¿Qué hay de malo con Turquía?

El 16 de diciembre Orhan Pamuk, uno de los escritores más famosos de Turquía, se presentará ante un tribunal de Estambul para enfrentar la acusación de “insultar la identidad nacional” tras haberse mostrado partidario de un debate abierto sobre el genocidio turco de 1,5 millones de armenios en 1915 y 1916. Pamuk puede enfrentar una sentencia de tres años en prisión. La actitud de Turquía de multar y enviar a la cárcel a quienes no siguen la línea oficial confirma mi oposición a abrir negociaciones sobre su ingreso como miembro a la Unión Europea.

En diciembre de 1999, el Consejo Europeo dio a Turquía el estatus de miembro-candidato a la UE, implicando que accedería a la Unión en una fecha futura y no especificada. Posteriormente, el Consejo pidió a la Comisión Europea que decidiera para octubre de 2004 si Turquía había satisfecho de manera suficiente los criterios políticos -incluidos la democracia, el imperio de la ley y el respeto de los derechos de las minorías éticas- para su membresía. Esa decisión fue una de las últimas de la Comisión de Romano Prodi, de la cual fui miembro. De sus 30 miembros, 29 dijeron que Turquía había satisfecho los criterios lo suficientemente como para avanzar en el proceso. Fui el único en disentir.
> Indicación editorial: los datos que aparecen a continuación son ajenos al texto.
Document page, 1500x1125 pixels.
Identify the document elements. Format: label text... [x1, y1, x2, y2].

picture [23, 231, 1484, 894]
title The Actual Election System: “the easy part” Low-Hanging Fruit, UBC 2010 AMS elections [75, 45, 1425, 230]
El propio informe de la Comisión sobre Turquía, preparado por Günter Verheugen, que en ese entonces estaba a cargo de la ampliación de la UE, plasmó mi decisión. El documento mencionaba que en 2003 cerca de 21.870 presentaron solicitudes de asilo a la UE, de las cuales 2.127 fueron aceptadas. En otras palabras, los propios gobiernos de la UE reconocieron en 2003 que el gobierno turco había perseguido a más de 2.000 de sus ciudadanos.